As I mentioned it earlier, I am always after something interesting, something that makes my photo stand out. It can be the light/shadow on the photo, or a new prop, or an extraordinary detail. The smallest detail can get sometimes the most of the attention, and make the whole shot itself.
What is your take on post processing? What according to you is “too much”?
I use Lightroom, and do only minimal (sharpening, minimal brightness/contrast only). I do not like to change details, even the slightest could ruin the mood of the original shot.
Being a food blogger, it is easy to over-zealously accumulate way too many props in the name of food photography. Your tips on minimalism?
If you are not sure of it, always go with the simplest setup. You can still add some props later, but if you don’t pay attention, the photo will look ridiculous instead of stunning.
Three things to seriously improve one’s photography?
Natural light, white reflector, tripod. Light is the most important when it comes to photography. Natural light results the nicest colors. The white reflector helps you to balance the light on the photo, to light up the shadowy areas if needed. Tripod makes sure, that the camera is stable.
What is your food styling philosophy?
Less is more. If you’re not sure of how to style a food, always start up simple and add some props if required.
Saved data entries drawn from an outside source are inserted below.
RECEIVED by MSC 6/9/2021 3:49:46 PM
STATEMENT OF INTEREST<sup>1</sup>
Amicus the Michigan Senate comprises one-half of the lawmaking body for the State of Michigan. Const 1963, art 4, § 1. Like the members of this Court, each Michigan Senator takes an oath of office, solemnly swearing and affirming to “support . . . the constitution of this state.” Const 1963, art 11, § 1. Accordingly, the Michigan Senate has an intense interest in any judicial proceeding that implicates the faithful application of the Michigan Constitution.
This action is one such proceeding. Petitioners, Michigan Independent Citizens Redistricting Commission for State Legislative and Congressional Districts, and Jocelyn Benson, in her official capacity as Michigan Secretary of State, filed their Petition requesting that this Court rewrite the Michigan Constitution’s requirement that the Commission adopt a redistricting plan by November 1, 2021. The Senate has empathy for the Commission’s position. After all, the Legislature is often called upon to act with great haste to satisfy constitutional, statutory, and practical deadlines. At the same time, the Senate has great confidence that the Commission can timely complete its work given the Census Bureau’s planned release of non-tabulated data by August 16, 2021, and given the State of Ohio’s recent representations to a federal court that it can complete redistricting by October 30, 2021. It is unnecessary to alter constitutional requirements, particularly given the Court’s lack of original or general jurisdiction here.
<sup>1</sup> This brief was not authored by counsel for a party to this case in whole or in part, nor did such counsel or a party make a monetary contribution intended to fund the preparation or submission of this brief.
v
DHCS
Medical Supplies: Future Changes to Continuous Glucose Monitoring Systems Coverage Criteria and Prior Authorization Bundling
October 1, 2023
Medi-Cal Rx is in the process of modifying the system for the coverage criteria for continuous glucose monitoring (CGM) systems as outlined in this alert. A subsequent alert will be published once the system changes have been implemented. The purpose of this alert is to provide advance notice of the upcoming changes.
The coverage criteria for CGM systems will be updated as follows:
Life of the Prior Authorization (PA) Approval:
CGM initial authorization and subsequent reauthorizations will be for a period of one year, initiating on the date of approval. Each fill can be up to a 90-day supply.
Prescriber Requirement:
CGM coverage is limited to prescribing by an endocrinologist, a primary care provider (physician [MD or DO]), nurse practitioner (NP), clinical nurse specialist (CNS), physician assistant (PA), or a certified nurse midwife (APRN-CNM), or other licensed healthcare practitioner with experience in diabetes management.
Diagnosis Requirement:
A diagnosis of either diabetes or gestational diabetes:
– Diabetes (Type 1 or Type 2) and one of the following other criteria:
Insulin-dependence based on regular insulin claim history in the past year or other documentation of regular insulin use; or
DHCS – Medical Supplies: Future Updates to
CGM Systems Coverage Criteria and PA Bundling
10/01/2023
White plate is always the safest choice, it works fine in every case.
A piece of advice that you’d like to give aspiring bloggers who believe they have what it takes?
Don’t hesitate, just get yourself a blog account. It is a lovely, sparkling, friendly, inspiring world. If you don’t start it now, you will always regret it.
Vera’s Favorites!And here’s a lighter rapid fire round:
Ingredient(s) you love to shoot
Memorable childhood meal
One food you’d never eat
Cuisine you wished you knew to cook
One item from your bucket list
I want to go on the Trans-Siberian express with a backpack
A place you’d wish to see in your life time
That is the most difficult question from all. I have many… William Meppem, Anna Williams, Hector Sanchez, Mikkel Vang…..
A photography gadget you swear by
24-70mm f2.8 Nikor lens. Never failed me.
What would you choose for your last meal?
My grandmother’s peas soup
Your favorite photography tip
Use diffused natural light. Light makes the photo itself.